— Start of Document text —

Schedule Frequency Options
- Run After - Create dependency of tasks. The task starts running only upon successful completion of the first task.
- Hourly - Set the start time.
- Daily - Set the start date and time.
- Weekly - Set the day(s) of the week on which to run.
- Monthly - Set the day of the month on which to run a task.
- Quarterly - Set a monthly schedule with an interval of 3 months.
- Half Yearly - Set a monthly schedule with an interval of 6 months.
- Yearly - Set a monthly schedule with an interval of 12 months.
-
Fill the Date and Time field with scheduling times. These fields differ depending upon the scheduling frequency selected.
- Select the Active checkbox to activate the schedule.
- Select Next.
Configuring and Scheduling the Crawler
To configure the crawler:
- Go to Admin > Applications.
- Scroll through the list or use the filter to find the application.
- Select the Edit icon
on the application row.
-
Select Next until you reach the Crawler & Permissions Collector settings page.
Note
The entry fields vary by application type.
Calculate Resource Size - Determine when, or at what frequency, File Access Manager calculates the resources' size. Select one of the following:
- Never
- Always
-
Second crawl and on (this is the default)
You can now schedule a task.
Setting the Crawl Scope
There are several options to set the crawl scope:
- Setting explicit list of resources to include and / or exclude from the scan.
- Creating a regex to define resources to exclude.
Including and Excluding Paths by List
To set the paths to include or exclude in the crawl process for an application:
- Go to Admin > Applications.
- Scroll through the list or use the filter to find the application.
- Select the Edit icon
on the application row.
- Select Next until you reach the Crawler & Permissions Collector settings page.
- Scroll down to the Crawl configuration settings.
- Select Advanced Crawl Scope Configuration to open the scope configuration panel.
- Select Include / Exclude Resources to open the input fields.
- To add a resource to a list, type in the full path to include/exclude in the top field and select + to add it to the list.
- To remove a resource from a list, find the resource from the list and select the x icon on the resource row.
Note
When creating exclusion lists, excludes take precedence over includes.
Excluding Paths by Regex
- Go to Admin > Applications.
- Scroll through the list or use the filter to find the application.
- Select the Edit icon
on the application row.
- Select Next until you reach the Crawler & Permissions Collector settings page.
- Select Exclude Paths by Regex to open the configuration panel.
- Type in the paths to exclude by Regex, See regex examples in the section below. Since the system does not collect BRs that match this Regex, it also does not analyze them for permissions.

— End of Document text —
— Start of Extracted information —

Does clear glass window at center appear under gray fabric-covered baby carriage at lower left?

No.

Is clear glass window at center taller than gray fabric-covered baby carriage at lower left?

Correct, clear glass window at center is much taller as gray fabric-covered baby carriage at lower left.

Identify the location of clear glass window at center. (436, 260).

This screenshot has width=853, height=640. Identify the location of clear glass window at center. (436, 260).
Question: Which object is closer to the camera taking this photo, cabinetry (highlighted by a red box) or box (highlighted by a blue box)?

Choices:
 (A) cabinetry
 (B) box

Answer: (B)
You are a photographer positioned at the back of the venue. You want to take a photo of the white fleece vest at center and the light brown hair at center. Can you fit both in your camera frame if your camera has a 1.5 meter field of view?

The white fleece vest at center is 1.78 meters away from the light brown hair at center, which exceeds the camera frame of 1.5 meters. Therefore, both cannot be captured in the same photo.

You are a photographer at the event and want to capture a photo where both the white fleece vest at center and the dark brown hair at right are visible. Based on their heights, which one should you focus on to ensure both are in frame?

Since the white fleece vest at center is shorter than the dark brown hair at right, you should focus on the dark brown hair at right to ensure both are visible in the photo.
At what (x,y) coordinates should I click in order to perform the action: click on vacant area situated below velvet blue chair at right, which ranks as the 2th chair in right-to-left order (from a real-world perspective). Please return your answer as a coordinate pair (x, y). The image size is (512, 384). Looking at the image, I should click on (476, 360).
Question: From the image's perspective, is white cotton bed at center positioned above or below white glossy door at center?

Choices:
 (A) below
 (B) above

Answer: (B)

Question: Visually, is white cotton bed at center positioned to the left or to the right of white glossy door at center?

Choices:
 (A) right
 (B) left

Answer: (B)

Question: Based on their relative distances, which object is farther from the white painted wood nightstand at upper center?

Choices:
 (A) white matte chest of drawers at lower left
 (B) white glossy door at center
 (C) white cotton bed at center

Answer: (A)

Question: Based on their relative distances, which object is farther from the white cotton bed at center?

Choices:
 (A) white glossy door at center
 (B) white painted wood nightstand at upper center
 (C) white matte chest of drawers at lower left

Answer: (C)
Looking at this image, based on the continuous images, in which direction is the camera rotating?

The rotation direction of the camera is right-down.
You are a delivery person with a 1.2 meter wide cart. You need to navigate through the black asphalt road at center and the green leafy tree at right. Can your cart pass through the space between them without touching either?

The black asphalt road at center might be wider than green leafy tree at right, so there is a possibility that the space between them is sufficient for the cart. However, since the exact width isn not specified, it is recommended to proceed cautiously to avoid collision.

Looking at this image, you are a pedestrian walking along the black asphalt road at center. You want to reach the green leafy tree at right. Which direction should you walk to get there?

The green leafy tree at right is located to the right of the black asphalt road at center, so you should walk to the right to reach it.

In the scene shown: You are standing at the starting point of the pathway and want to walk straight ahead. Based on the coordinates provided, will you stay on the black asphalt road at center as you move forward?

— End of Extracted information —

● **Written task**
Copy the scheduling documentation again, beginning with the words "- Monthly - Set" and ending after "activate the schedule.", and replace "interval" with "gap" throughout that part.

● **Finished exercise**
- Monthly - Set the day of the month on which to run a task.
- Quarterly - Set a monthly schedule with an gap of 3 months.
- Half Yearly - Set a monthly schedule with an gap of 6 months.
- Yearly - Set a monthly schedule with an gap of 12 months.
-
Fill the Date and Time field with scheduling times. These fields differ depending upon the scheduling frequency selected.
- Select the Active checkbox to activate the schedule.